Dünyanın mevcut tüm kıtaları, yaklaşık 57 milyon mil karelik (148 milyon kilometrekare) bir birleşik yüzey alanına sahiptir. Pasifik Okyanusu daha da fazla yer kaplar, ahem, su. 60 milyon mil kare (155 milyon kilometre kare) ile Dünya yüzeyinin yüzde 30’undan fazlasını kaplar.
Bu kadar muazzam büyüklükteki herhangi bir alan, coğrafi tuhaflıklar içermeye mahkumdur. Pasifik yalnızca dünyanın en derin çukurunu barındırmakla kalmaz, aynı zamanda bir ölçüyle, aynı zamanda Dünya üzerindeki en yüksek dağın bulunduğu yerdir. Bize katılın ve Pasifik Okyanusu’nun harika derinliklerini keşfederken (çok şükür ayaklarımızı ıslatmadan) sanal dalışa geçin.

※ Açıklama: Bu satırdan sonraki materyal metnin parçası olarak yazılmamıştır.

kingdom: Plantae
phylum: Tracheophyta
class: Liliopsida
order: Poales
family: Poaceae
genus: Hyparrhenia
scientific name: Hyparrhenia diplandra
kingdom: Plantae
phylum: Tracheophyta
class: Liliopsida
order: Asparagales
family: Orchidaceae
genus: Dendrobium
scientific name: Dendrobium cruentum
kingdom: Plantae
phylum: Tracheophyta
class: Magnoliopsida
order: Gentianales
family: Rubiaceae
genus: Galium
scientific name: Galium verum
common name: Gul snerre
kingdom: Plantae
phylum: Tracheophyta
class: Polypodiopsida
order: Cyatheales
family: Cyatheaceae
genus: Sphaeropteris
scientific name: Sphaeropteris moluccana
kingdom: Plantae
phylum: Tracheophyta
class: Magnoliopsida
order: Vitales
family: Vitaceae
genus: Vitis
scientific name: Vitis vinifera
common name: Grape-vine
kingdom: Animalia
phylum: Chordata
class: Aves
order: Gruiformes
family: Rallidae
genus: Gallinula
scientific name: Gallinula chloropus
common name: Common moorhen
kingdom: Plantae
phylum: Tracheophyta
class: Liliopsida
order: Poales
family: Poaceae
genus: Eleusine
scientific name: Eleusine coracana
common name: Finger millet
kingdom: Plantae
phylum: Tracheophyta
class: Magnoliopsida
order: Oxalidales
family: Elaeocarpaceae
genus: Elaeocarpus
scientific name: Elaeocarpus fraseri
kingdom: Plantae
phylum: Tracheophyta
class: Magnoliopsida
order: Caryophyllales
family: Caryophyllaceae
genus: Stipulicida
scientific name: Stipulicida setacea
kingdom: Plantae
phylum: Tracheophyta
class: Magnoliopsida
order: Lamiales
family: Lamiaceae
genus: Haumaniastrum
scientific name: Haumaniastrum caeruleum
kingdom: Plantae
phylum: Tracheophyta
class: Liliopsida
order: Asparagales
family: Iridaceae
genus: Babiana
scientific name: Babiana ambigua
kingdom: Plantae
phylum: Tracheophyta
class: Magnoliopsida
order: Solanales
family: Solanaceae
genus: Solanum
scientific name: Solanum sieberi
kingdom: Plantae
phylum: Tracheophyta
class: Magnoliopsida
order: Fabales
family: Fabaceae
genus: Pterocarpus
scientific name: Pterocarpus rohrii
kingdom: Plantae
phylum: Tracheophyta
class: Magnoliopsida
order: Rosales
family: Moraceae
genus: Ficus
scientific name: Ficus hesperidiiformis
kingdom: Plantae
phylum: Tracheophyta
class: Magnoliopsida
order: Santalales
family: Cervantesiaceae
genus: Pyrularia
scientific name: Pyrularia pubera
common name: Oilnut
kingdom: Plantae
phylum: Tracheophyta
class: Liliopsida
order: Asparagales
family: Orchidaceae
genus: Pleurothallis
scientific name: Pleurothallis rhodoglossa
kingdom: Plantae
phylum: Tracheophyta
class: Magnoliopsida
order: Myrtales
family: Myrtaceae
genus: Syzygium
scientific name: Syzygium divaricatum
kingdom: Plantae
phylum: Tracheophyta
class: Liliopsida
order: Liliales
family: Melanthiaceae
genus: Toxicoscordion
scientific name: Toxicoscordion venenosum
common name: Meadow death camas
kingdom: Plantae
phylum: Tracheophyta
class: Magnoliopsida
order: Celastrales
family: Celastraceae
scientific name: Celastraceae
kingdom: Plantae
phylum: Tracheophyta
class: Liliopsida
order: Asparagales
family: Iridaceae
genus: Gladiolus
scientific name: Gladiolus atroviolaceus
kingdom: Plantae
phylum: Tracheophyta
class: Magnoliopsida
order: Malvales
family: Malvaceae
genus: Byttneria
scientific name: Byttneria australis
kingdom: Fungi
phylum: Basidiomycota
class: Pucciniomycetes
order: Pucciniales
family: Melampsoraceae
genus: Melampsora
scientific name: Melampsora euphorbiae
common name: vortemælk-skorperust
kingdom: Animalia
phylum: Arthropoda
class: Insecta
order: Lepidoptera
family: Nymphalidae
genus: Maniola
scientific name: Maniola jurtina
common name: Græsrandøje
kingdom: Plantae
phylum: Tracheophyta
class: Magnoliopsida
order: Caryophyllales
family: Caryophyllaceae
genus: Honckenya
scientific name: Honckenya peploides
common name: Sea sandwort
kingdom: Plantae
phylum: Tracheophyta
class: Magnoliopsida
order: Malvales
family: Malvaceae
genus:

1. Tanınan Beş Okyanustan Biri
Pasifik hakkında konuştuğumuzda, “Dünya” veya “Küresel” Okyanusun önemli bir alt kümesini tartışıyoruz . Bu, Dünya’nın dış yüzeyinin yüzde 71’ini kaplayan, birbirine bağlı büyük deniz suyu kütlesidir. Coğrafyacılar ve bilim adamları bunu beş ana bölüme ayırırlar. Bunların arasında Pasifik Okyanusu en büyüğüdür ve onu Atlantik, Hint, Güney ve Arktik okyanusları takip eder.
Pasifik Okyanusu, Küresel Okyanusun en büyük kısmıdır.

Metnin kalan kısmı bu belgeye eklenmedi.